Book Log #101: Sense and Sensibility and Sea Monsters, by Jane Austen and Ben H. Winters

It was pretty much inevitable that, after loving Pride and Prejudice and Zombies as much as I did, I’d have to check out Sense and Sensibility and Sea Monsters, the followup offering by the same press. In a nutshell: not as fun for me as P&P&Z, although it did still have its redeeming qualities.

I’ll say right out that unlike Pride and Prejudice, Sense and Sensibility never seized my attention nearly so much–in no small part because S&S didn’t have the absolutely amazing A&E adaptation to recommend it. (Mmm, Colin Firth as Darcy!) I do actually own a copy of S&S, but I didn’t remember a thing about it. So I went into Sense and Sensibility and Sea Monsters not knowing at all what to expect. Aside from, well, sea monsters.

This is a Britain where for reasons that are never revealed, all aquatic life in the world has suddenly turned seethingly hostile to humanity. Humanity has had to respond accordingly by altering social customs to place high value upon swimming, sailing, fishing, and any other skill that will improve one’s chances against oceangoing menance. In this setting, we have the Dashwood sisters exiled from their childhood home (as per the original) and embarking upon adventures involving monsters, pirates, a suitor cursed with slimy tentacles growing on his chin, and mysterious natives chanting prayers to unspeakable creatures of the deep (not really as per the original at all). There’s even a bit of steampunky interest when the sisters visit Sub-Marine Station Beta.

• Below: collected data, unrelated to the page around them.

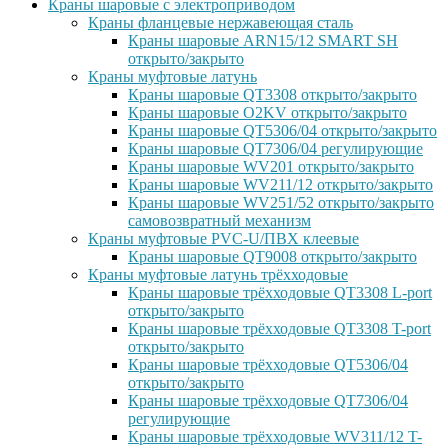
Краны шаровые с электроприводом
Краны фланцевые нержавеющая сталь
Краны шаровые ARN15/12 SMART SH
открыто/закрыто
Краны муфтовые латунь
Краны шаровые QT3308 открыто/закрыто
Краны шаровые O2KV открыто/закрыто
Краны шаровые QT5306/04 открыто/закрыто
Краны шаровые QT7306/04 регулирующие
Краны шаровые WV201 открыто/закрыто
Краны шаровые WV211/12 открыто/закрыто
Краны шаровые WV251/52 открыто/закрыто
самовозвратный механизм
Краны муфтовые PVC-U/ПВХ клеевые
Краны шаровые QT9008 открыто/закрыто
Краны муфтовые латунь трёхходовые
Краны шаровые трёхходовые QT3308 L-port
открыто/закрыто
Краны шаровые трёхходовые QT3308 T-port
открыто/закрыто
Краны шаровые трёхходовые QT5306/04
открыто/закрыто
Краны шаровые трёхходовые QT7306/04
регулирующие
Краны шаровые трёхходовые WV311/12 T-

All of which are fun elements to throw into a story, but for me, they just didn’t mesh nearly as seamlessly as Pride and Prejudice and Zombies did. There are moments of humor–and I will give this book props for never descending into blatant sexual innuendo or jokes about bodily functions, which was P&P&Z’s one failing.

But it never quite got to the point of unrepentantly sailing past stupid and all the way into “awesome”, I fear. That said? “That was pretty neat” is still not bad at all. Three stars.